Dewa membuat saya menyadari bahwa selama ini saya tidak pernah
mengeluarkan apa yang ada di hati dan pikiran saya. Dia mengatakan, untuk
memperoleh pertolongan maka, saya harus mau berteriak meminta tolong.
Untuk bisa didengar maka saya harus mau berbicara.
Kata-kata itu masih menjadi salah satu pegangan hidup bagi saya.
Dewa menghabiskan dua tahun masa hidupnya menjadi sandaran bagi saya
dan menjadi tempat ternyaman saya untuk istirahat, hanya dengan
mendengarkan semua keluh kesah saya. Dewa memberikan saya pelajaran
hidup lainnya, yaitu; terkadang, hanya dengan mendengarkan kita bisa
menyelamatkan hidup seseorang. Dia mengajarkan saya begitu banyak hal
dan sisi kehidupan yang tidak pernah saya alami sebelumnya.
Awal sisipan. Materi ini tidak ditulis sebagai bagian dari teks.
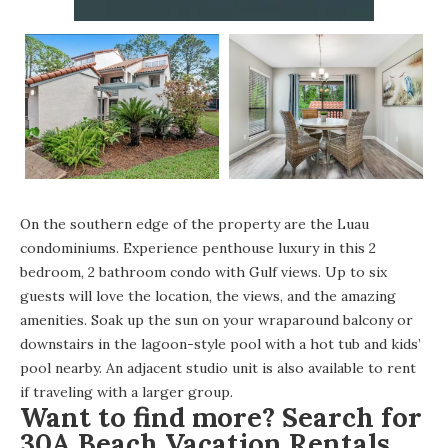
On the southern edge of the property are the Luau
condominiums. Experience penthouse luxury in this 2
bedroom, 2 bathroom condo with Gulf views. Up to six
guests will love the location, the views, and the amazing
amenities. Soak up the sun on your wraparound balcony or
downstairs in the lagoon-style pool with a hot tub and kids’
pool nearby. An adjacent studio unit is also available to rent
if traveling with a larger group.
Want to find more? Search for
30A Beach Vacation Rentals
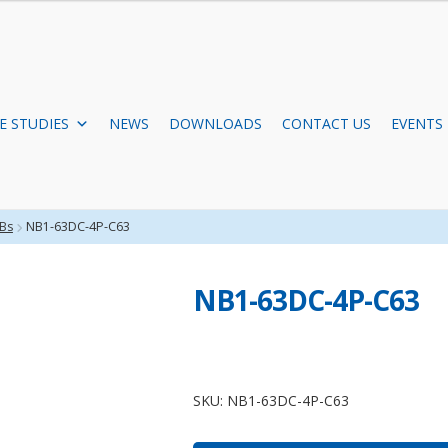
E STUDIES
NEWS
DOWNLOADS
CONTACT US
EVENTS
Bs
NB1-63DC-4P-C63
NB1-63DC-4P-C63
NB1-
63DC-
SKU:
NB1-63DC-4P-C63
4P-
C63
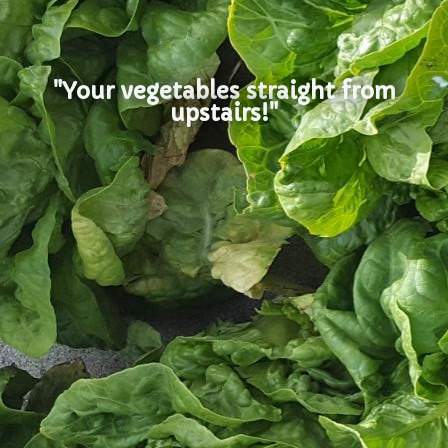
"Your vegetables straight from
upstairs!"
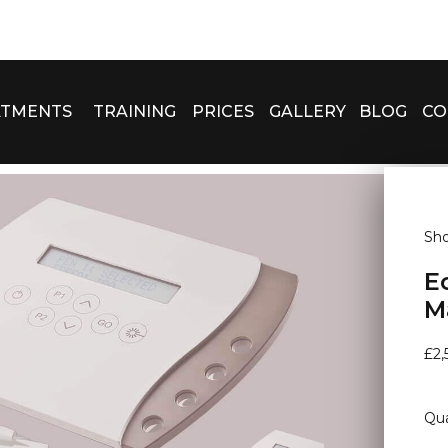
ATMENTS
TRAINING
PRICES
GALLERY
BLOG
CO
Sh
E
M
£
2,
Qua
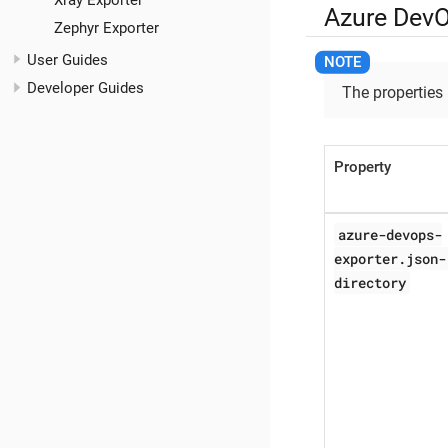
Xray Exporter
Azure DevO
Zephyr Exporter
User Guides
Developer Guides
The properties
Property
azure-devops-
exporter.json-
directory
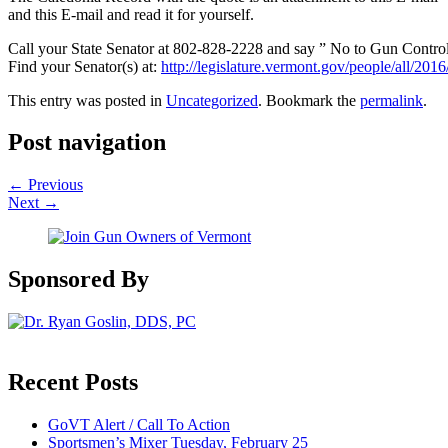
and this E-mail and read it for yourself.
Call your State Senator at 802-828-2228 and say ” No to Gun Control
Find your Senator(s) at:
http://legislature.vermont.gov/people/all/201
This entry was posted in
Uncategorized
. Bookmark the
permalink
.
Post navigation
←
Previous
Next
→
Sponsored By
Recent Posts
GoVT Alert / Call To Action
Sportsmen’s Mixer Tuesday, February 25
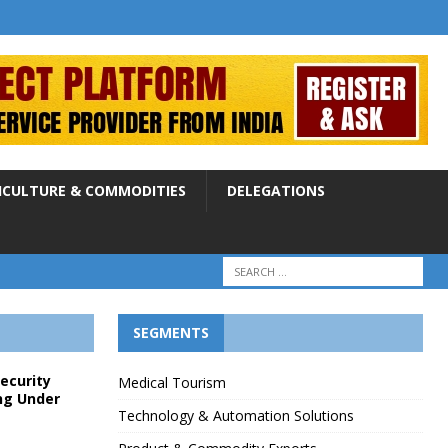
ICULTURE & COMMODITIES
DELEGATIONS
SEGMENTS
Security
Medical Tourism
ng Under
Technology & Automation Solutions
p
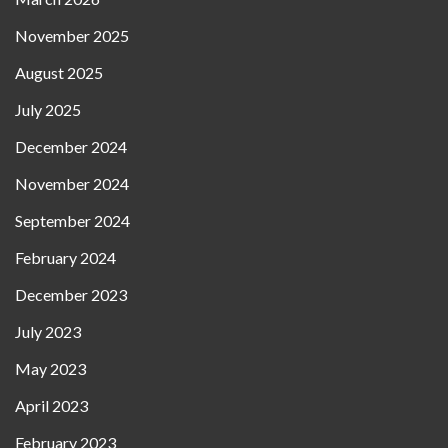
November 2025
August 2025
July 2025
December 2024
November 2024
September 2024
February 2024
December 2023
July 2023
May 2023
April 2023
February 2023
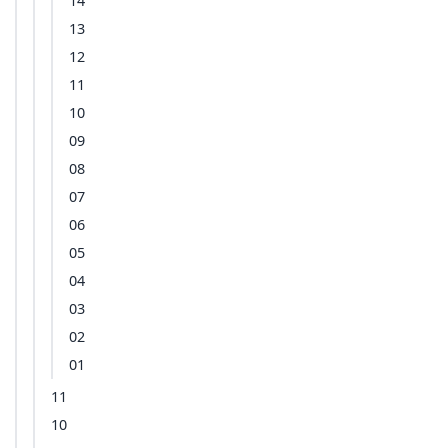
14
13
12
11
10
09
08
07
06
05
04
03
02
01
11
10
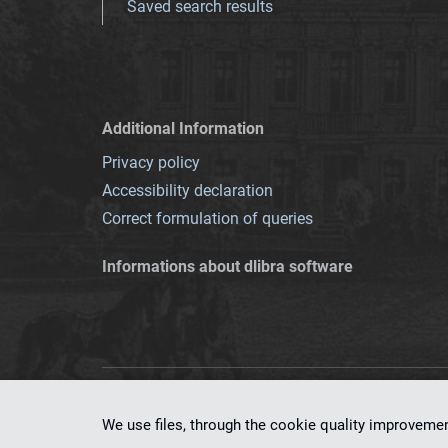
Saved search results
Additional Information
Privacy policy
Accessibility declaration
Correct formulation of queries
Informations about dlibra software
This service runs 
We use files, through the cookie quality improveme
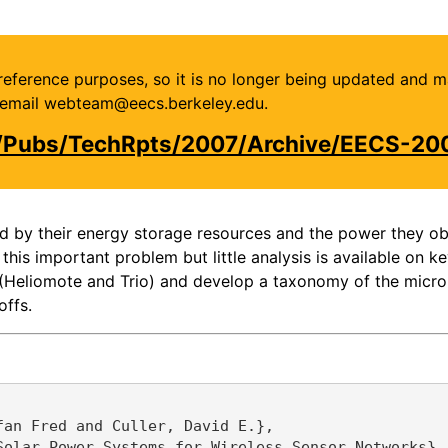
or reference purposes, so it is no longer being updated and 
se email webteam@eecs.berkeley.edu.
u/Pubs/TechRpts/2007/Archive/EECS-20
d by their energy storage resources and the power they obt
s important problem but little analysis is available on ke
 (Heliomote and Trio) and develop a taxonomy of the micro
offs.
an Fred and Culler, David E.},

olar Power Systems for Wireless Sensor Networks},
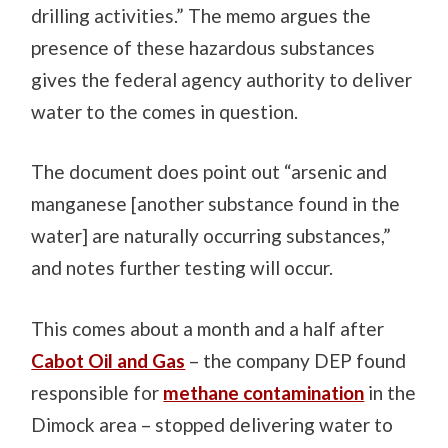
drilling activities.” The memo argues the
presence of these hazardous substances
gives the federal agency authority to deliver
water to the comes in question.
The document does point out “arsenic and
manganese [another substance found in the
water] are naturally occurring substances,”
and notes further testing will occur.
This comes about a month and a half after
Cabot Oil and Gas
– the company DEP found
responsible for
methane contamination
in the
Dimock area – stopped delivering water to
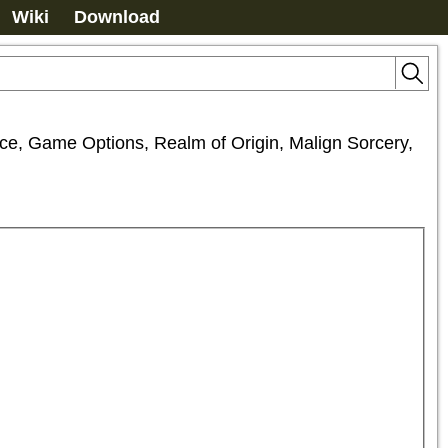
Wiki
Download
ance, Game Options, Realm of Origin, Malign Sorcery, 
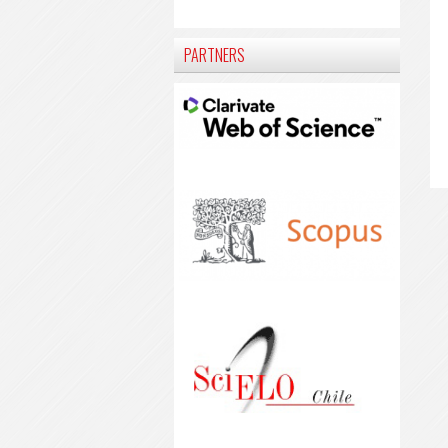
PARTNERS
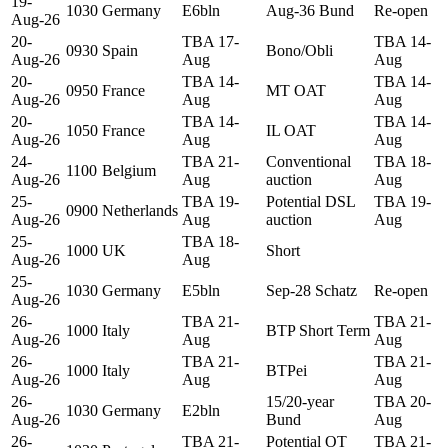
19-
1030
Germany
E6bln
Aug-36 Bund
Re-open
Aug-26
20-
TBA 17-
TBA 14-
0930
Spain
Bono/Obli
Aug-26
Aug
Aug
20-
TBA 14-
TBA 14-
0950
France
MT OAT
Aug-26
Aug
Aug
20-
TBA 14-
TBA 14-
1050
France
IL OAT
Aug-26
Aug
Aug
24-
TBA 21-
Conventional
TBA 18-
1100
Belgium
Aug-26
Aug
auction
Aug
25-
TBA 19-
Potential DSL
TBA 19-
0900
Netherlands
Aug-26
Aug
auction
Aug
25-
TBA 18-
1000
UK
Short
Aug-26
Aug
25-
1030
Germany
E5bln
Sep-28 Schatz
Re-open
Aug-26
26-
TBA 21-
TBA 21-
1000
Italy
BTP Short Term
Aug-26
Aug
Aug
26-
TBA 21-
TBA 21-
1000
Italy
BTPei
Aug-26
Aug
Aug
26-
15/20-year
TBA 20-
1030
Germany
E2bln
Aug-26
Bund
Aug
26-
TBA 21-
Potential OT
TBA 21-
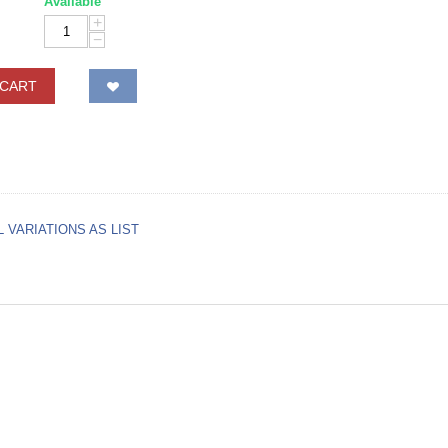
Available
+
−
 CART
L VARIATIONS AS LIST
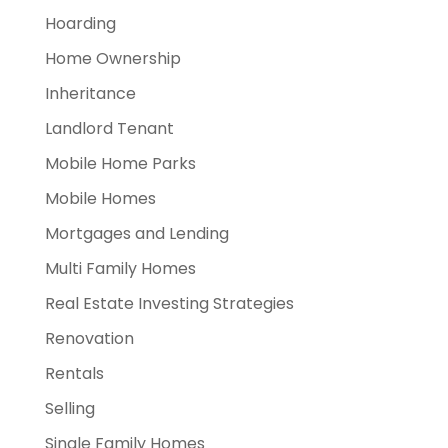
Hoarding
Home Ownership
Inheritance
Landlord Tenant
Mobile Home Parks
Mobile Homes
Mortgages and Lending
Multi Family Homes
Real Estate Investing Strategies
Renovation
Rentals
Selling
Single Family Homes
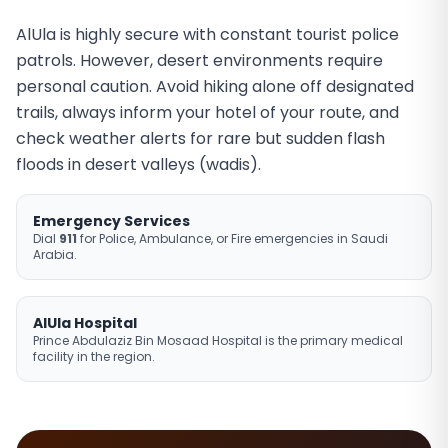
AlUla is highly secure with constant tourist police
patrols. However, desert environments require
personal caution. Avoid hiking alone off designated
trails, always inform your hotel of your route, and
check weather alerts for rare but sudden flash
floods in desert valleys (wadis).
Emergency Services
Dial
911
for Police, Ambulance, or Fire emergencies in Saudi
Arabia.
AlUla Hospital
Prince Abdulaziz Bin Mosaad Hospital is the primary medical
facility in the region.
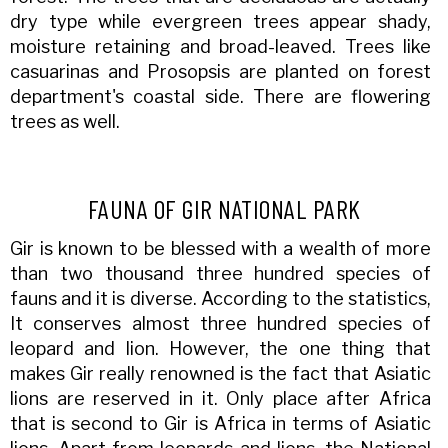
dry type while evergreen trees appear shady,
moisture retaining and broad-leaved. Trees like
casuarinas and Prosopsis are planted on forest
department's coastal side. There are flowering
trees as well.
FAUNA OF GIR NATIONAL PARK
Gir is known to be blessed with a wealth of more
than two thousand three hundred species of
fauns and it is diverse. According to the statistics,
It conserves almost three hundred species of
leopard and lion. However, the one thing that
makes Gir really renowned is the fact that Asiatic
lions are reserved in it. Only place after Africa
that is second to Gir is Africa in terms of Asiatic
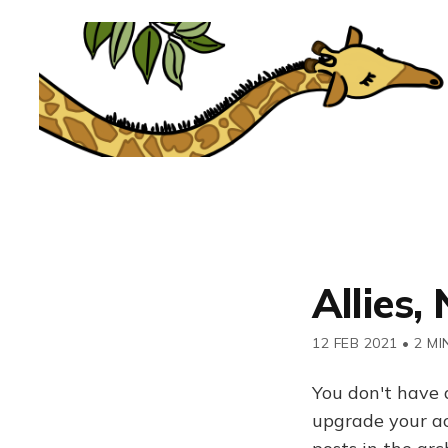
Allies,
12 FEB 2021
•
2 MI
You don't have 
upgrade your acc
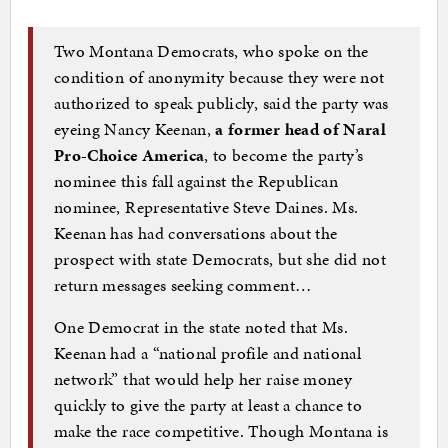
Two Montana Democrats, who spoke on the
condition of anonymity because they were not
authorized to speak publicly, said the party was
eyeing Nancy Keenan,
a former head of Naral
Pro-Choice America
, to become the party’s
nominee this fall against the Republican
nominee, Representative Steve Daines. Ms.
Keenan has had conversations about the
prospect with state Democrats, but she did not
return messages seeking comment…
One Democrat in the state noted that Ms.
Keenan had a “national profile and national
network” that would help her raise money
quickly to give the party at least a chance to
make the race competitive. Though Montana is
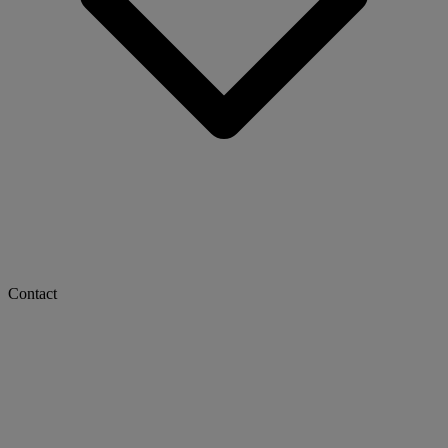
Contact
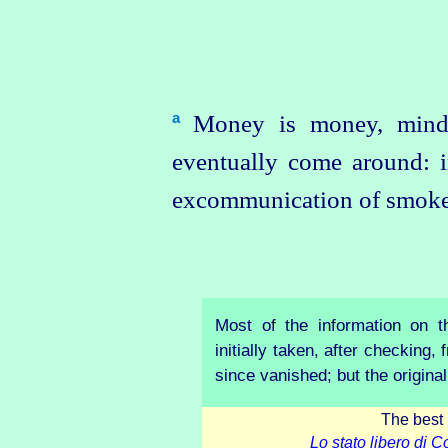
Money is money, mind
a
eventually come around: 
excommunication of smoke
Most of the information on 
initially taken, after checking
since vanished; but the origina
The best 
Lo stato libero di 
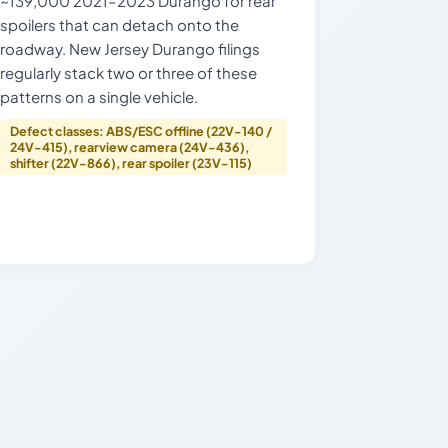
~139,000 2021–2023 Durango for rear
spoilers that can detach onto the
roadway. New Jersey Durango filings
regularly stack two or three of these
patterns on a single vehicle.
Defect classes: ABS/ESC offline (22V-140 /
24V-415), rearview camera (24V-436),
shifter (22V-866), rear spoiler (23V-115)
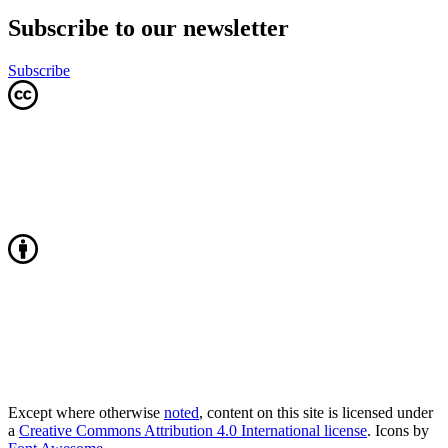
Subscribe to our newsletter
Subscribe
Except where otherwise
noted
, content on this site is licensed under
a
Creative Commons Attribution 4.0 International license
. Icons by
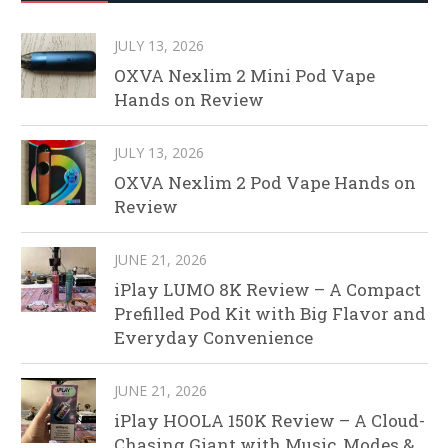
JULY 13, 2026
OXVA Nexlim 2 Mini Pod Vape
Hands on Review
JULY 13, 2026
OXVA Nexlim 2 Pod Vape Hands on
Review
JUNE 21, 2026
iPlay LUMO 8K Review – A Compact
Prefilled Pod Kit with Big Flavor and
Everyday Convenience
JUNE 21, 2026
iPlay HOOLA 150K Review – A Cloud-
Chasing Giant with Music, Modes &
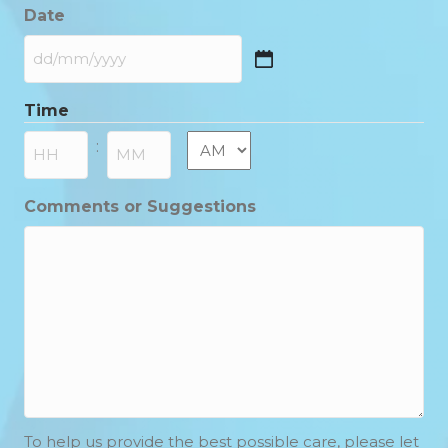
Date
DD
slash
Time
MM
slash
AM/PM
:
YYYY
Hours
Minutes
Comments or Suggestions
To help us provide the best possible care, please let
Karena dia
pula lah, saya punya tekad untuk mengemban pendidikan Psikologi saat di
perguruan tinggi dan puji Tuhan, saya berhasil mencapainya saat ini.

Sampai pada saat kondisi saya mulai stabil, ibu dan ayah saya rujuk.
Saya pikir, sudah saatnya kebahagiaan kembali ke dalam hidup saya. Akan
tetapi harapan tinggal harapan, ibu menutup usia setahun kemudian tepat di
saat saya sibuk menyiapkan diri untuk menghadapi serentetan ujian
kelulusan. Ibu berpesan kepada saya, apapun yang terjadi, seberapa keras
pun dunia berlaku kepada kita, jangan sampai kita kehilangan cinta di dalam
hati kita. Jangan sampai kita berbalik menyakiti orang lain. Beliau juga
meminta maaf atas semua yang pernah dilakukannya pada saya, beserta
semua rasa sakit yang sampai saat ini masih tidak kunjung hilang.

Saat ini, kehidupan saya tampaknya sudah mulai membaik seiring


dengan mulai stabilnya keadaan saya. Pada akhirnya, yang bisa saya
lakukan adalah menerima dan ikhlas, percaya bahwa semua yang terjadi
akan membentuk pribadi saya saat ini. Di sinilah saya sekarang, saya yang
lebih stabil, saya yang sedang berusaha untuk tetap memiliki cinta di dalam
hati saya, dan berjuang untuk dapat menggapai cita-cita saya lewat program
pendidikan psikologi yang saya tempuh agar tak ada lagi saya-saya yang
lainnya di masa depan; dengan menjadi seorang pendengar.